免疫チェックポイント阻害療法(ICB therapy)はメラノーマ、非小細胞肺がん、腎細胞がん、ミスマッチ修復欠損症などの進行がん患者に臨床的優位性を示しているものの、マイクロサテライト安定性(MSS)のCRCでは効果が無いことが知られている。

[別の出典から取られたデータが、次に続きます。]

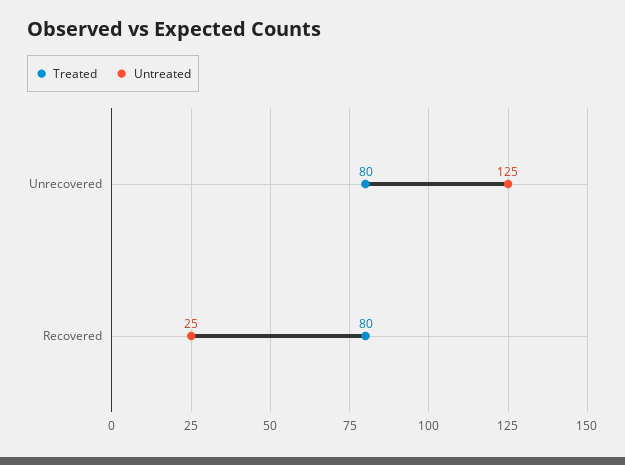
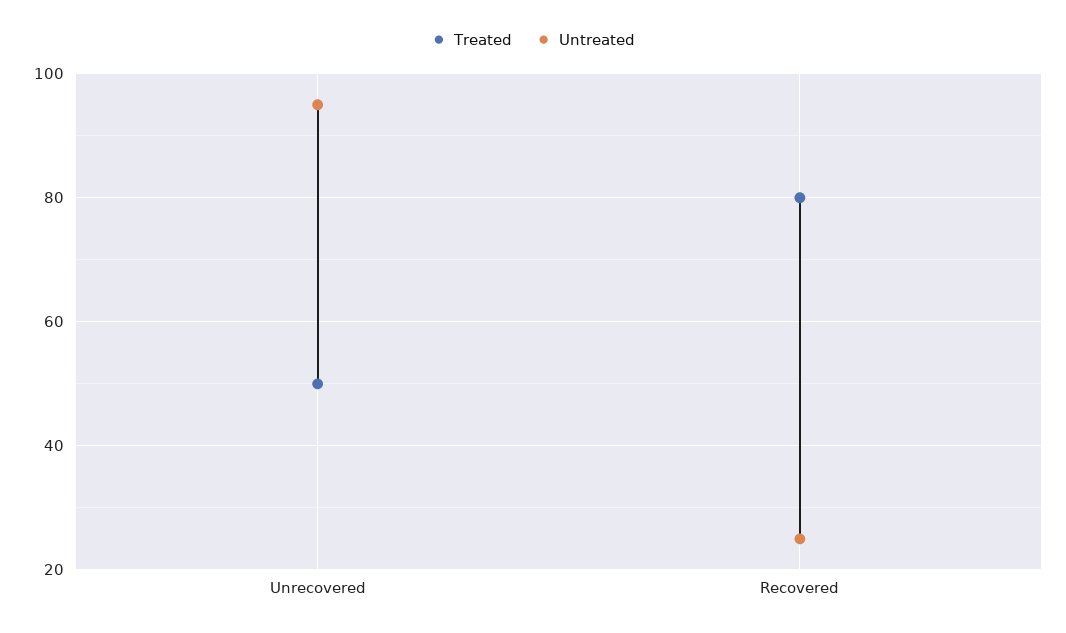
  {
    "Treated": {
-     "Unrecovered": 80,
+     "Unrecovered": 50,
      "Recovered": 80
    },
    "Untreated": {
-     "Unrecovered": 125,
+     "Unrecovered": 95,
      "Recovered": 25
    }
  }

CRCの多くがMSSであることから効果的な治療法の確立が急務となっている。
本研究では、先行研究において確立したヒトCRCのモデルマウスを用いてKRas変異細胞の腫瘍免疫への影響とメカニズムの解明を目指した。
その結果、KRasの発ガン性変異はインターフェロン調節因子2(IRF2)の転写抑制を通じてケモカインであるCXCL3が発現し、骨髄由来サプレッサー細胞(MDSC)のがん細胞への走化を誘導することによってT細胞による免疫を抑制していることを見出した。そしてこの免疫抑制機構によってCRCに対するICBの抵抗性が生まれていることを示唆した。さらにこの機構を阻害剤とICBの併用によってCRCのICBへの感受性を亢進できることを明らかにし、CRCに対する新たな治療戦略としての可能性を見出した。
本論文はCRCの臨床的な課題であるICBへの耐性機構を明らかにし、新たな治療戦略を見出した点で興味深い内容であった。しかし、KRasがどのようにしてIRF2の発現を抑制しているかなどのより詳細な分子メカニズムの解明には至っていないことから、さらなる研究の余地があると考えられる。